• **FRAGMENTO DEL TEXTO**:
'''
# Problema con televisor SONY triniton



## PalmaGodoy (Mar 14, 2010)

Buenas.. mi tv llevaba ya dos o tres meses que tardaba mucho en encender... al principio 2 , 3 minutos... unas semas despues 5,10 minutos... hace poco casi 20 minutos tardaba en encender.... con el piloto parpadeando y el sonido activo...( se escuha)... pero hoy mi madre estaba ajustando el el contraste, el brillo, ect... y me  dice que de repente se a concentrado la imagen en el centro ( como si se hubiera contraido todo en un punto centrico) y se a apagao la tv, sonido incluido.... la e dejado un rato por si enfriandose volviera a encender, pero no enciendee.. si alguien con esta explicacion me puede dar una idea mas o menos de donde viene el problema, se lo agradeceriaa...

perdon ahora si se escuha y sigue parpadeando el piloto, pero lleva mas de media ora asi...parece q no va a encender mas


----------



## el-rey-julien (Mar 14, 2010)

antes de que se apagara totalmente seguramente no tenia imagen{brillo} por soldaduras frias,mira si en el tubo enciende el filamento si esta apagado resolda todas las partes cercanas al flyback ,revisa los capacitores ala salida de la fuente ,especialmente alguno que tenga un valor de 100µf x 160volt aproximadamente


----------



## tecnogirl (Mar 15, 2010)
'''
[Entradas de datos]
'''
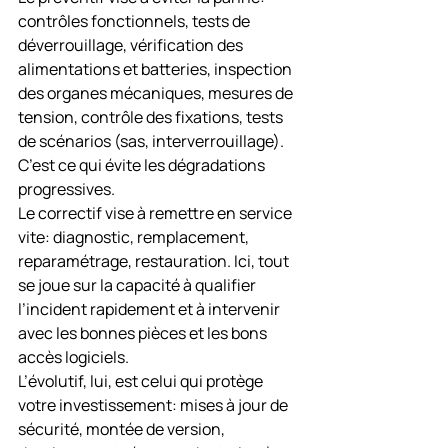
contrôles fonctionnels, tests de 
déverrouillage, vérification des 
alimentations et batteries, inspection 
des organes mécaniques, mesures de 
tension, contrôle des fixations, tests 
de scénarios (sas, interverrouillage). 
C’est ce qui évite les dégradations 
progressives.
Le correctif vise à remettre en service 
vite: diagnostic, remplacement, 
reparamétrage, restauration. Ici, tout 
se joue sur la capacité à qualifier 
l’incident rapidement et à intervenir 
avec les bonnes pièces et les bons 
accès logiciels.
L’évolutif, lui, est celui qui protège 
votre investissement: mises à jour de 
sécurité, montée de version, 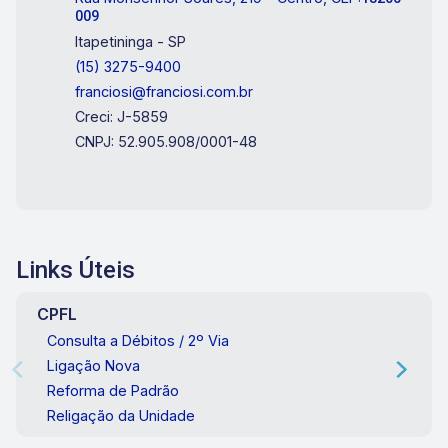
009
Itapetininga - SP
(15) 3275-9400
franciosi@franciosi.com.br
Creci: J-5859
CNPJ: 52.905.908/0001-48
Links Úteis
CPFL
Consulta a Débitos / 2º Via
Ligação Nova
Reforma de Padrão
Religação da Unidade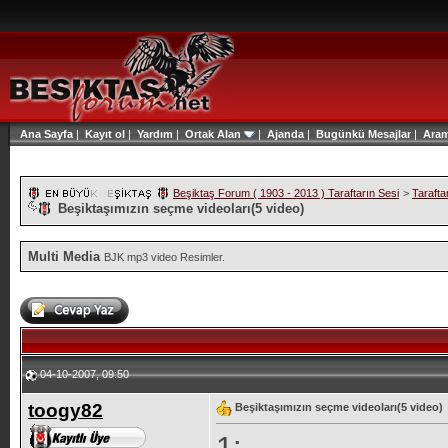
Ana Sayfa
|
Kayıt ol
|
Yardım
|
Ortak Alan
|
Ajanda
|
Bugünkü Mesajlar
|
Ara
Beşiktaş Forum ( 1903 - 2013 ) Taraftarın Sesi
>
Tarafta
Beşiktaşımızın seçme videoları(5 video)
Multi Media
BJK mp3 video Resimler.
04-10-2007, 09:50
toogy82
Beşiktaşımızın seçme videoları(5 video)
1: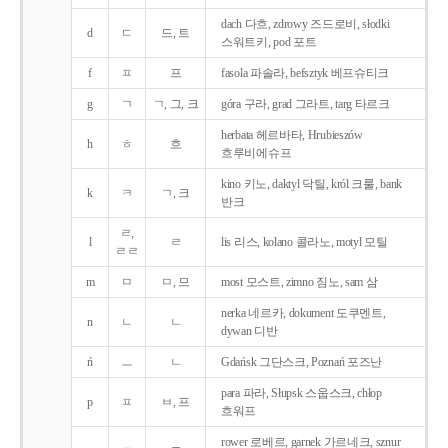
dach 다흐, zdrowy 즈드로비, słodki
d
ㄷ
드, 트
스워트키, pod 포트
f
ㅍ
프
fasola 파솔라, befsztyk 베프슈티크
g
ㄱ
ㄱ, 그, 크
góra 구라, grad 그라트, targ 타르크
herbata 헤르바타, Hrubieszów
h
ㅎ
흐
흐루비에슈프
kino 키노, daktyl 닥틸, król 크룰, bank
k
ㅋ
ㄱ, 크
반크
ㄹ,
l
ㄹ
lis 리스, kolano 콜라노, motyl 모틸
ㄹㄹ
m
ㅁ
ㅁ, 므
most 모스트, zimno 짐노, sam 삼
nerka 네르카, dokument 도쿠멘트,
n
ㄴ
ㄴ
dywan 디반
ń
ㅡ
ㄴ
Gdańsk 그단스크, Poznań 포즈난
para 파라, Słupsk 스웁스크, chłop
p
ㅍ
ㅂ, 프
흐워프
rower 로베르, garnek 가르네크, sznur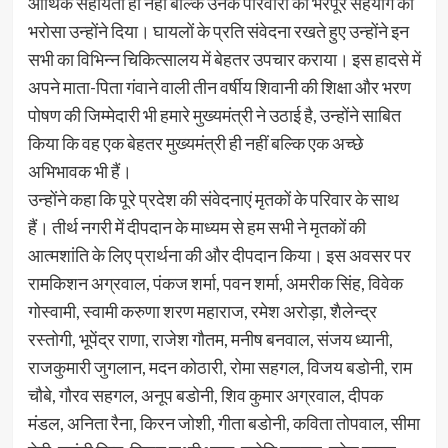
आर्थिक सहायता ही नहीं बल्कि उनके परिवारों को भरपूर सहयोग का
भरोसा उन्होंने दिया। घायलों के प्रति संवेदना रखते हुए उन्होंने इन
सभी का विभिन्न चिकित्सालय में बेहतर उपचार कराया। इस हादसे में
अपने माता-पिता गंवाने वाली तीन वर्षीय शिवानी की शिक्षा और भरण
पोषण की जिम्मेदारी भी हमारे मुख्यमंत्री ने उठाई है, उन्होंने साबित
किया कि वह एक बेहतर मुख्यमंत्री ही नहीं बल्कि एक अच्छे
अभिभावक भी हैं।
उन्होंने कहा कि पूरे प्रदेश की संवेदनाएं मृतकों के परिवार के साथ
हैं। तीर्थ नगरी में दीपदान के माध्यम से हम सभी ने मृतकों की
आत्मशांति के लिए प्रार्थना की और दीपदान किया। इस अवसर पर
रामकिशन अग्रवाल, पंकज शर्मा, पवन शर्मा, अमरीक सिंह, विवेक
गोस्वामी, स्वामी करुणा शरण महाराज, रमेश अरोड़ा, शैलेन्द्र
रस्तोगी, भूपेंद्र राणा, राजेश गौतम, मनीष बनवाल, संजय ध्यानी,
राजकुमारी जुगलान, मदन कोठारी, रोमा सहगल, विजय बडोनी, राम
चौबे, गौरव सहगल, अनूप बडोनी, शिव कुमार अग्रवाल, दीपक
मंडल, अनिता रैना, किरन जोशी, गीता बडोनी, कविता तोपवाल, सीमा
'''
• **TU TAREA**:
- 1) Traduce al inglés la siguiente oración del hilo sobre el televisor Sony: «antes de que se apagara totalmente seguramente no tenia imagen{brillo} por soldaduras frias,mira si en el tubo enciende el filamento si esta apagado resolda todas las partes cercanas al flyback ,revisa los capacitores ala salida de la fuente ,especialmente alguno que tenga un valor de 100µf x 160volt aproximadamente».
- 2) Enumera todos los nombres de usuario de los participantes que aparecen en el hilo sobre el televisor Sony.
- 3) Indica si cada afirmación concuerda con el hilo sobre el televisor Sony y cita las palabras exactas que lo deciden: (a) Mientras el televisor tardaba en encender, el piloto parpadeaba. (b) Antes de que el televisor se apagara, la imagen se concentró en el centro. (c) La respuesta recomienda sustituir el flyback.

• **PROBLEMAS RESUELTOS**:
- 1) Before it shut off completely, it probably had no picture (brightness) because of cold solder joints; check whether the filament in the tube lights up, and if it is off, resolder all the parts near the flyback, and check the capacitors at the power supply output, especially any with a value of approximately 100 µF x 160 volts.

- 2) PalmaGodoy, el-rey-julien y tecnogirl.

- 3)
(a) Sí: «con el piloto parpadeando y el sonido activo».
(b) Sí: «de repente se a concentrado la imagen en el centro».
(c) No: «resolda todas las partes cercanas al flyback».